• _Prompt 1_:
In the Llama 2 model description, how many tokens of publicly available data were Llama 2 models trained on?
• _Prompt 2_:
Extend the Llama 2 model description with the next part, starting after its final sentence.

• _Reading passage_:
PericlesSavio/llama2-13b-chat-hf-finetuned is a 13 billion parameter variant from Meta's Llama 2 family of large language models. This specific model is a fine-tuned version, optimized for dialogue and chat applications, and converted for the Hugging Face Transformers format. Llama 2 models were trained on 2 trillion tokens of publicly available data, with fine-tuning data including over one million new human-annotated examples.

Key Capabilities

  • Dialogue Optimization: Specifically fine-tuned using supervised fine-tuning (SFT) and reinforcement learning with human feedback (RLHF) to align with human preferences for helpfulness and safety in chat scenarios.
  • Performance: Llama-2-Chat models, including this 13B variant, have shown to outperform open-source chat models on most tested benchmarks and are competitive with some popular closed-source models like ChatGPT and PaLM in human evaluations for helpfulness and safety.

• _Provided material_:

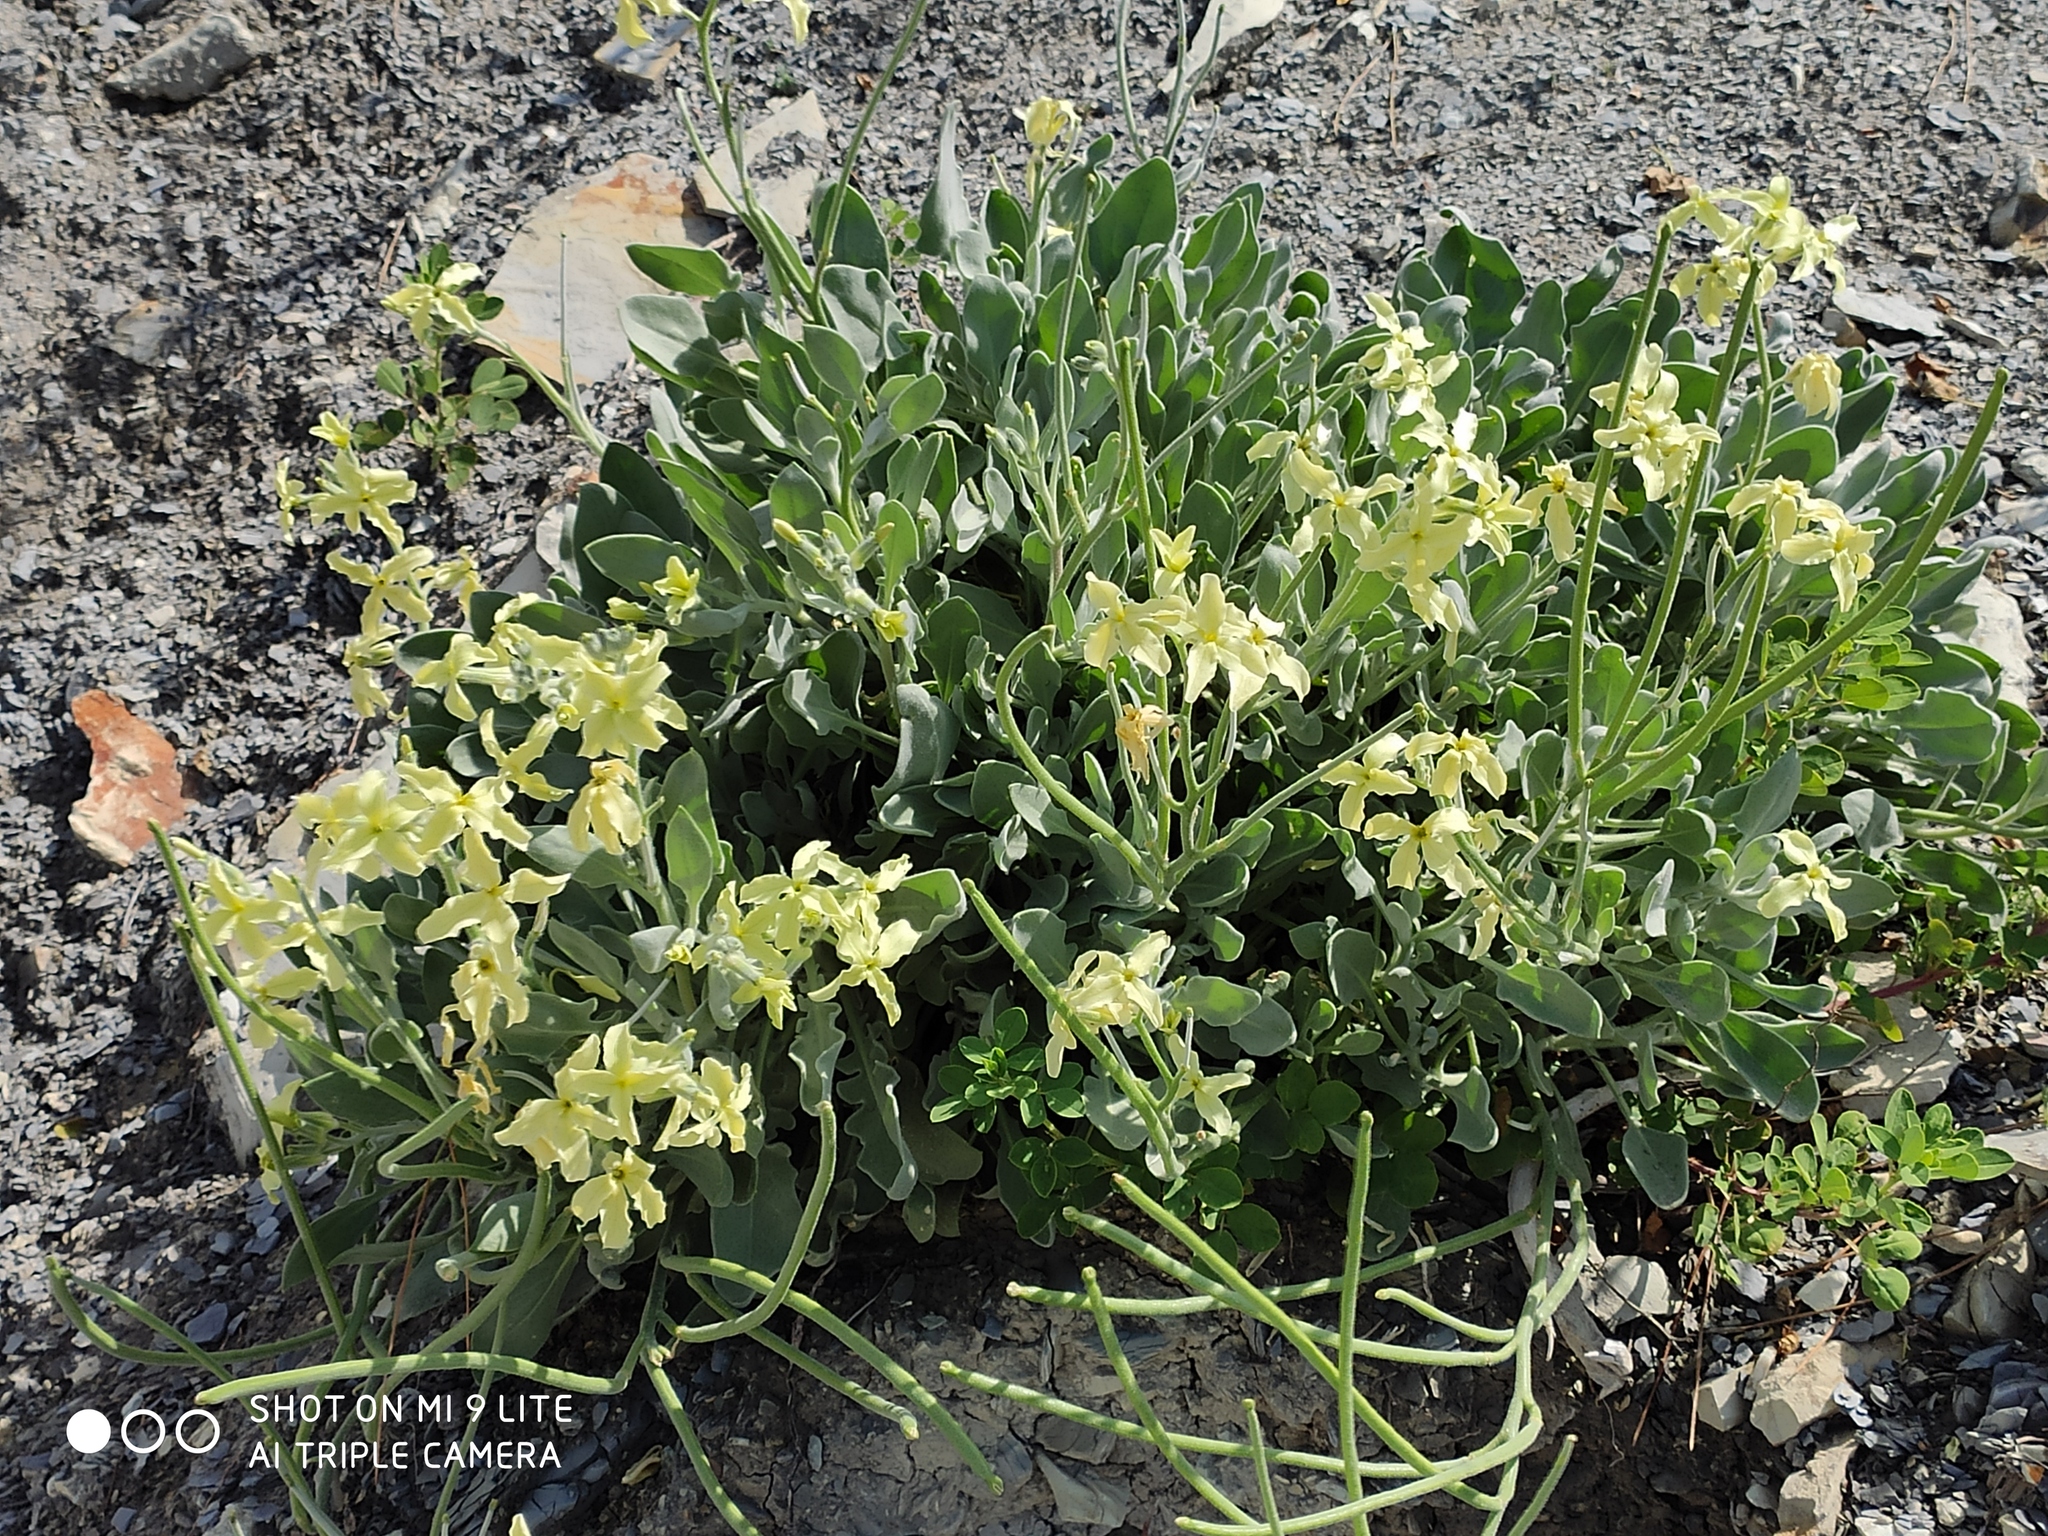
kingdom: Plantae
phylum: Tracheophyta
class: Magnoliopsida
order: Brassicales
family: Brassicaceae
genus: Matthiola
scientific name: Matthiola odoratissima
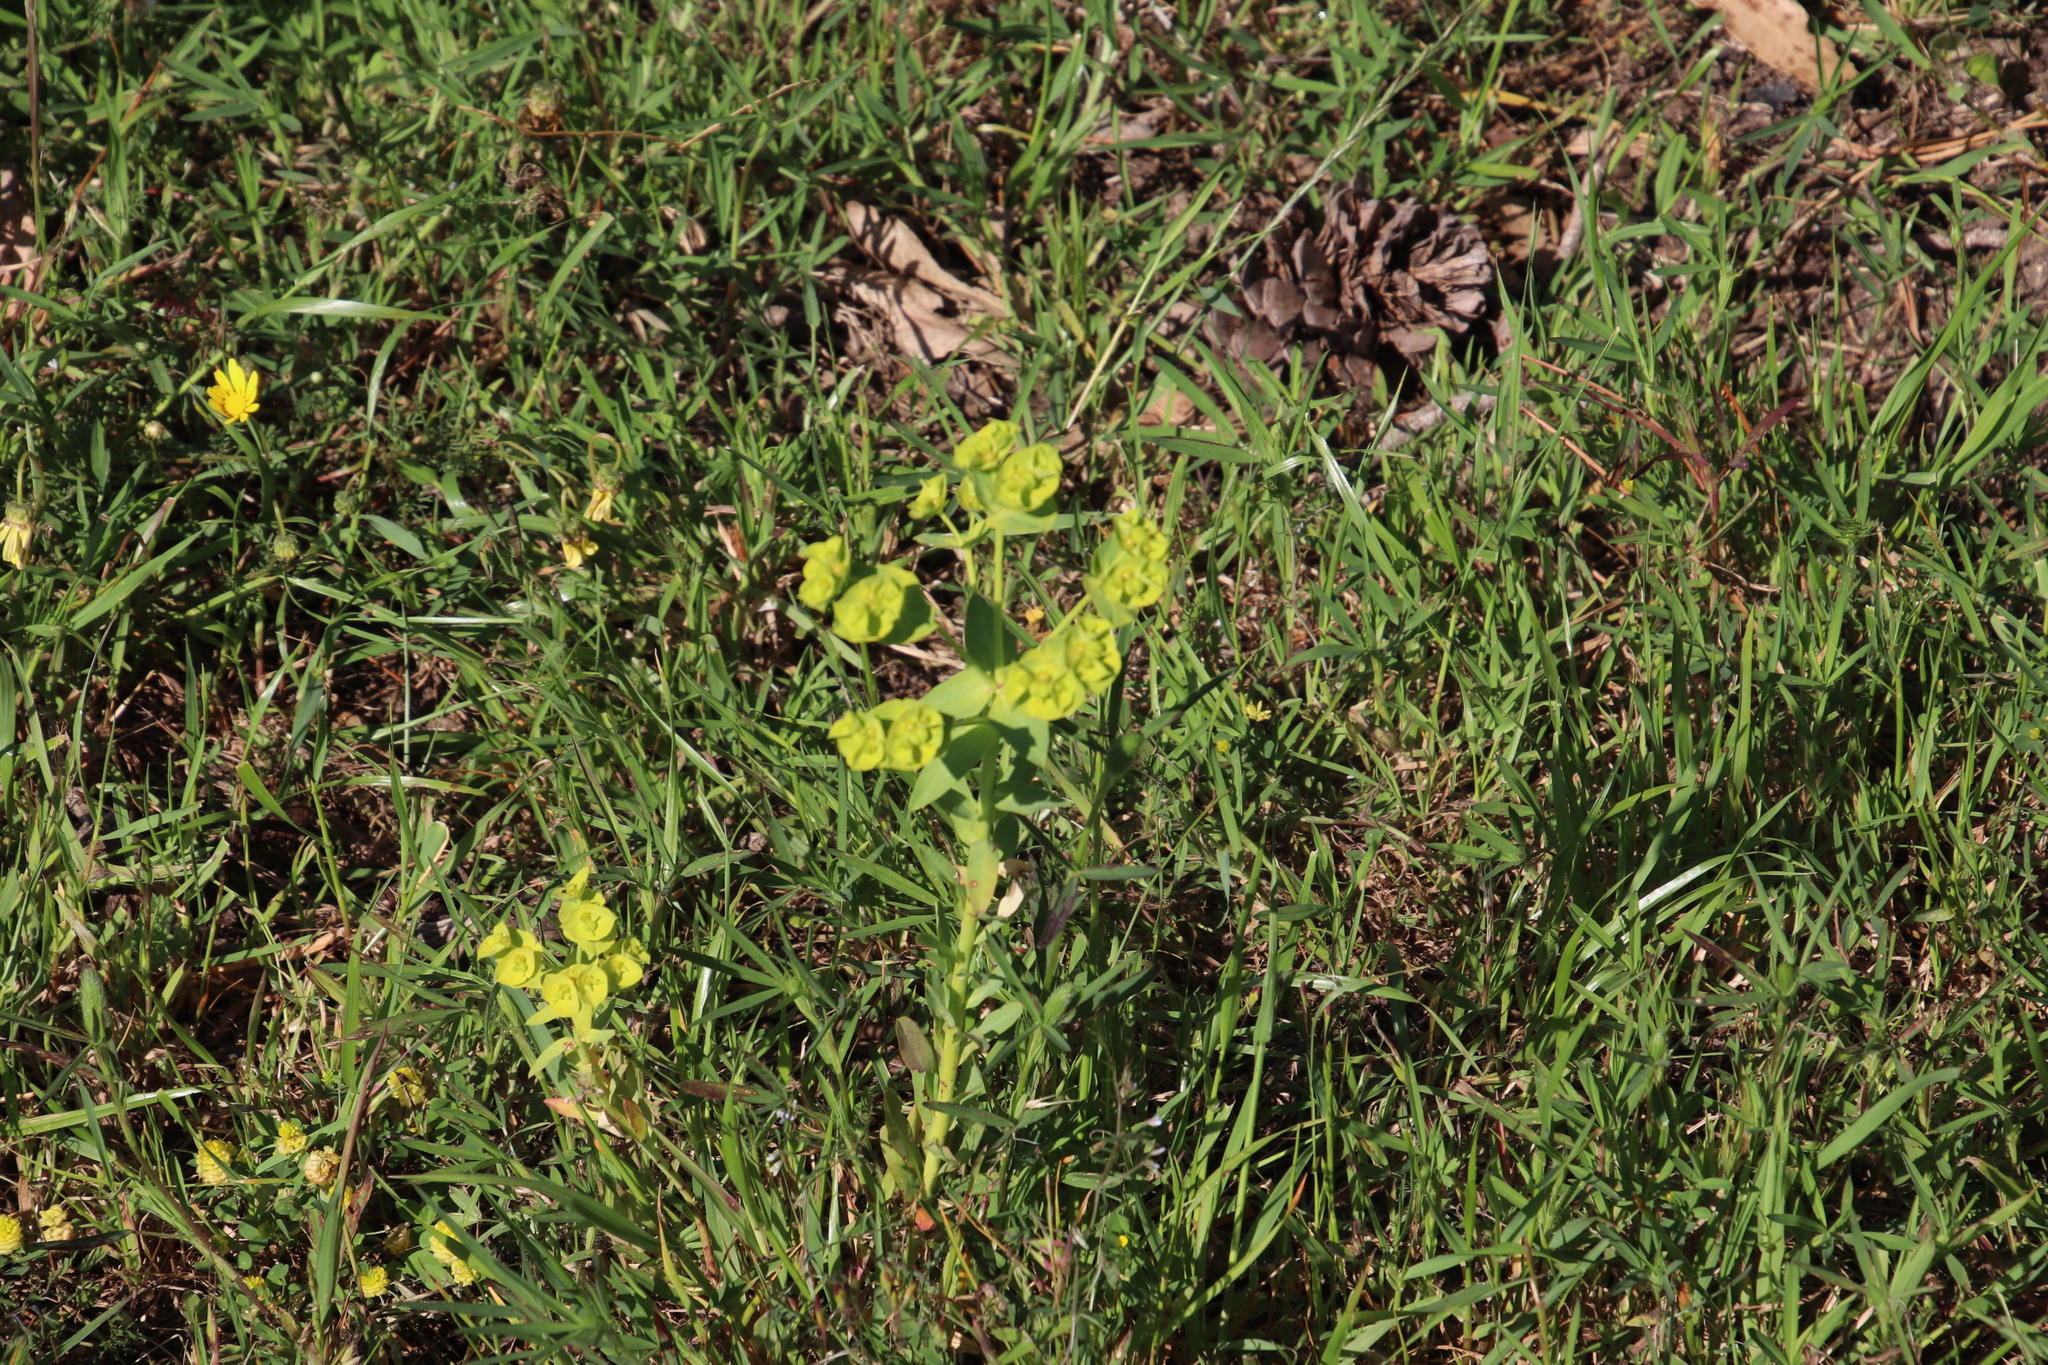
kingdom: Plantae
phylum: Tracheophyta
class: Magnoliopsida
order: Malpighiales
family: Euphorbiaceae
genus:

• _Answer area 1_:
2 trillion tokens

• _Answer area 2_:
  • Context Length: Features a 4k token context length, suitable for extended conversational turns.
  • Commercial Use: Licensed for both commercial and research applications.

Intended Use Cases

  • Assistant-like Chat: Ideal for building conversational AI agents and chatbots.
  • Natural Language Generation: While fine-tuned for chat, the underlying Llama 2 architecture can be adapted for various text generation tasks.

Limitations

  • English Only: Intended for use exclusively in English.
  • Safety Considerations: As with all LLMs, potential for inaccurate, biased, or objectionable responses; requires safety testing and tuning for specific applications.